Mar 23, 2014 11:47
"Neurodiverse" and "Neurotypical" are words we had to invent because there were no words for "People who have brains that work in a way that's close enough to average to be called average by the general observer," and, "People whose brains are demonstrably not average." You can't say "cognitively disabled", because some atypical conditions like synesthesia and giftedness aren't disabilities. You can't say "abnormal", because that implies disease and is rather pejorative anyhow. Thus we use the word "Neurodiverse" to cover a huge range of atypical brains, starting with autism but covering everything from intellectual disability, post-stroke, TBI, and developmental brain issues, to savant syndrome, synesthesia, and giftedness.
"Neurotypical" is not just a word for people who are not autistic. It's a word for people who fall roughly in the (statistical) normal range for cognitive functioning and neurology. It started in the autism community, but it's a word that is useful for other groups, too.
If you want to say, "People with ADHD are not (usually) on the autism spectrum", you may say, "People with ADHD are (usually) non-autistic." "Not autistic" covers neurotypicals, as well as people with atypical brains who do not have autism; we didn't need to make a new word to cover people who weren't autistic, because we already had an easy way of saying that. But to talk about people whose brains weren't remarkably unusual, without using the term "normal" (the connotations of "normal" and "abnormal" carry too much baggage to be used as neutral terms), we needed a new word. So we use "Neurotypical."
We're not the only group that does this. For example: Cisgender (opposite of transgender); heterosexual (opposite of homosexual); able-bodied (opposite of physically disabled); sighted (opposite of blind); hearing (opposite of deaf/Deaf); people of color (opposite of white); indigenous (a group of people who already lived in a place when another group invaded or settled there). Some words are adapted from words that already exist. Some words are invented. They're often ways to talk about things without using the term "normal", because "normal" implies quite a lot of things that we don't mean when we talk about the majority as opposed to the minority.

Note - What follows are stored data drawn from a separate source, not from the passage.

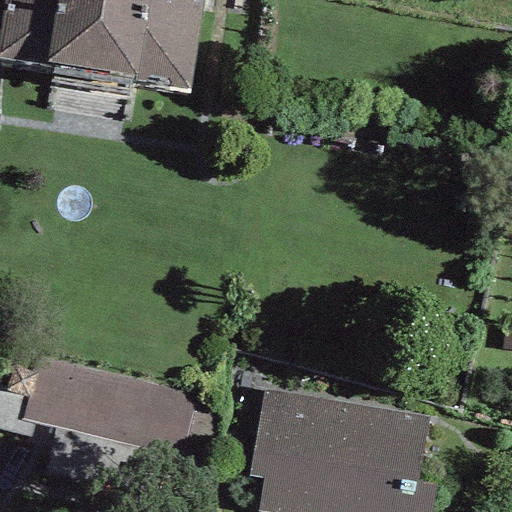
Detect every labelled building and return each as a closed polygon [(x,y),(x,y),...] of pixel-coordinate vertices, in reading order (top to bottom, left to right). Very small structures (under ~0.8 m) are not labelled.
[(4,0),(0,25),(0,57),(189,93),(203,0),(4,0)] [(20,421),(34,425),(180,460),(210,466),(221,419),(191,412),(195,391),(38,352),(34,372),(27,399),(20,421)] [(13,367),(6,394),(27,399),(34,372),(13,367)] [(428,416),(263,389),(248,474),(262,476),(256,511),(431,511),(436,486),(416,482),(428,416)] [(0,430),(30,439),(34,425),(20,421),(27,399),(6,394),(0,392),(0,430)]
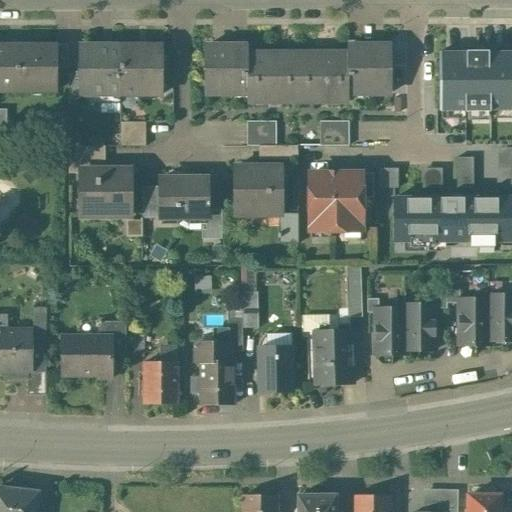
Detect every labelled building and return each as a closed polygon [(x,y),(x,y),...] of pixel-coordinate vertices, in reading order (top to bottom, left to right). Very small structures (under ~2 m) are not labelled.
[(68,44),(55,44),(55,46),(56,46),(56,68),(68,68),(68,44)] [(247,46),(205,46),(205,94),(246,94),(246,102),(348,102),(348,94),(389,94),(389,45),(347,45),(347,53),(247,53),(247,46)] [(55,46),(0,46),(0,90),(56,90),(56,68),(56,46),(55,46)] [(120,46),(81,46),(81,74),(81,94),(84,94),(84,95),(88,102),(100,102),(105,94),(120,94),(120,46)] [(160,46),(120,46),(120,94),(160,94),(160,46)] [(511,57),(440,57),(440,125),(511,125),(511,57)] [(81,74),(68,74),(68,105),(84,95),(84,94),(81,94),(81,74)] [(268,121),(246,121),(247,146),(258,146),(269,146),(268,121)] [(348,121),(326,121),(326,146),(348,146),(348,121)] [(145,122),(120,122),(120,146),(145,146),(145,122)] [(511,145),(503,146),(503,165),(511,165),(511,145)] [(100,146),(68,146),(68,173),(80,173),(80,171),(100,171),(100,146)] [(269,146),(258,146),(258,160),(297,160),(297,146),(269,146)] [(461,183),(477,183),(477,156),(462,156),(461,183)] [(259,167),(233,167),(234,215),(279,214),(282,214),(282,213),(281,174),(259,175),(259,167)] [(382,167),(382,186),(402,186),(402,167),(382,167)] [(446,185),(446,167),(427,167),(427,185),(446,185)] [(100,171),(80,171),(80,173),(80,215),(98,216),(98,213),(130,214),(130,173),(100,173),(100,171)] [(373,173),(309,173),(309,231),(361,231),(361,198),(373,197),(373,173)] [(206,178),(160,178),(160,186),(160,218),(205,218),(206,218),(206,209),(206,178)] [(160,186),(142,186),(142,218),(160,218),(160,186)] [(510,198),(394,198),(394,242),(510,241),(510,198)] [(221,209),(206,209),(206,218),(206,238),(221,238),(221,209)] [(298,213),(282,213),(282,214),(279,214),(279,233),(277,233),(277,237),(279,237),(279,243),(298,243),(298,213)] [(247,290),(259,289),(258,268),(246,269),(247,290)] [(360,277),(346,278),(347,317),(362,316),(360,277)] [(459,290),(446,290),(446,302),(446,303),(458,303),(458,299),(459,299),(459,290)] [(511,294),(487,295),(487,299),(488,299),(488,341),(489,341),(511,340),(511,294)] [(446,295),(433,295),(433,304),(434,304),(434,308),(446,308),(446,303),(446,302),(446,295)] [(378,298),(367,299),(367,312),(375,312),(375,308),(378,308),(378,298)] [(459,299),(458,299),(458,303),(459,345),(489,345),(489,341),(488,341),(488,299),(487,299),(459,299)] [(433,304),(404,304),(404,308),(405,308),(405,350),(435,350),(434,308),(434,304),(433,304)] [(378,308),(375,308),(375,312),(375,354),(406,354),(405,350),(405,308),(404,308),(378,308)] [(328,331),(328,315),(302,315),(303,332),(314,331),(328,331)] [(242,319),(227,319),(227,343),(229,343),(229,351),(243,351),(242,319)] [(98,337),(61,337),(61,375),(112,375),(112,355),(125,355),(125,322),(98,322),(98,337)] [(30,330),(0,330),(0,369),(27,370),(30,370),(30,330)] [(328,331),(314,331),(316,385),(352,384),(350,330),(328,331)] [(144,336),(133,335),(132,355),(143,356),(144,336)] [(227,343),(196,343),(196,362),(200,362),(200,361),(229,361),(229,351),(229,343),(227,343)] [(176,345),(166,345),(166,362),(176,362),(176,345)] [(291,347),(258,348),(259,391),(292,391),(291,347)] [(229,361),(200,361),(200,362),(200,404),(234,404),(233,361),(229,361)] [(166,362),(143,362),(143,404),(177,405),(177,362),(176,362),(166,362)] [(30,370),(27,370),(27,395),(46,395),(46,370),(30,370)] [(34,511),(37,493),(0,488),(0,511),(34,511)] [(389,511),(389,495),(354,495),(354,511),(389,511)] [(499,511),(500,495),(467,495),(467,511),(499,511)] [(276,511),(276,496),(242,496),(241,511),(276,511)] [(334,511),(334,496),(298,496),(298,511),(334,511)]
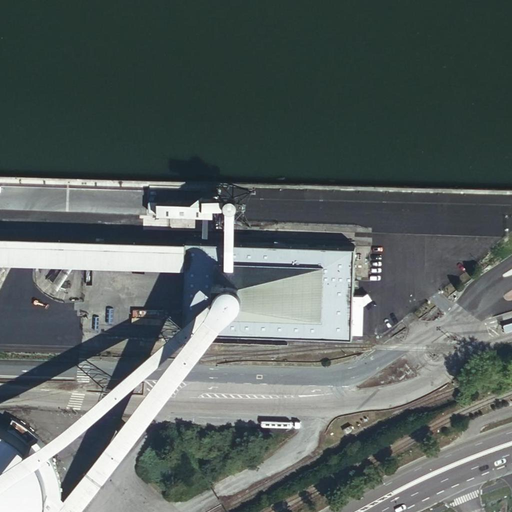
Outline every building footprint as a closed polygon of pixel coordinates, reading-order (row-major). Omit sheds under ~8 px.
[(187,240),(0,234),(0,259),(186,265),(187,240)] [(356,245),(187,240),(186,265),(184,331),(353,336),(356,245)] [(362,417),(354,421),(357,426),(365,422),(362,417)] [(0,511),(43,511),(44,509),(44,504),(45,499),(44,494),(44,489),(43,484),(42,480),(40,475),(39,470),(37,466),(34,462),(31,457),(28,453),(25,450),(18,443),(5,435),(0,433),(0,511)] [(59,511),(65,504),(60,501),(59,482),(54,467),(50,457),(43,446),(38,440),(25,450),(28,453),(31,457),(34,462),(37,466),(39,470),(40,475),(42,480),(43,484),(44,489),(44,494),(45,499),(44,504),(44,509),(43,511),(59,511)] [(90,503),(119,461),(104,450),(65,507),(69,510),(79,496),(90,503)]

Because the human brain is so unique and so different from person to person, even "neurotypical" is a rather broad range. Neurotypicals may become artists, surgeons, politicians, or soldiers; their brains are flexible and can train to deal with all of those things. They have widely varying personalities, from the introverted bookworm to the charismatic cult leader, the impulsive adrenaline-addicted extreme athlete and the careful, detail-oriented archeologist. So we can't say they're all the same (that would be silly, nonsensical, and more than a little offensive)--but they all think in a way that's close enough to average that they fit into the way the world works without having to make major adjustments. They are also valuable as communicators and connections for the neurodiverse, because their cognitive flexibility and social talents allow them to--if they desire to do so--communicate with people who are very different from themselves. This allows the neurodiverse to contribute to their societies, when neurotypicals accept and include them, and strengthens the whole society as a result.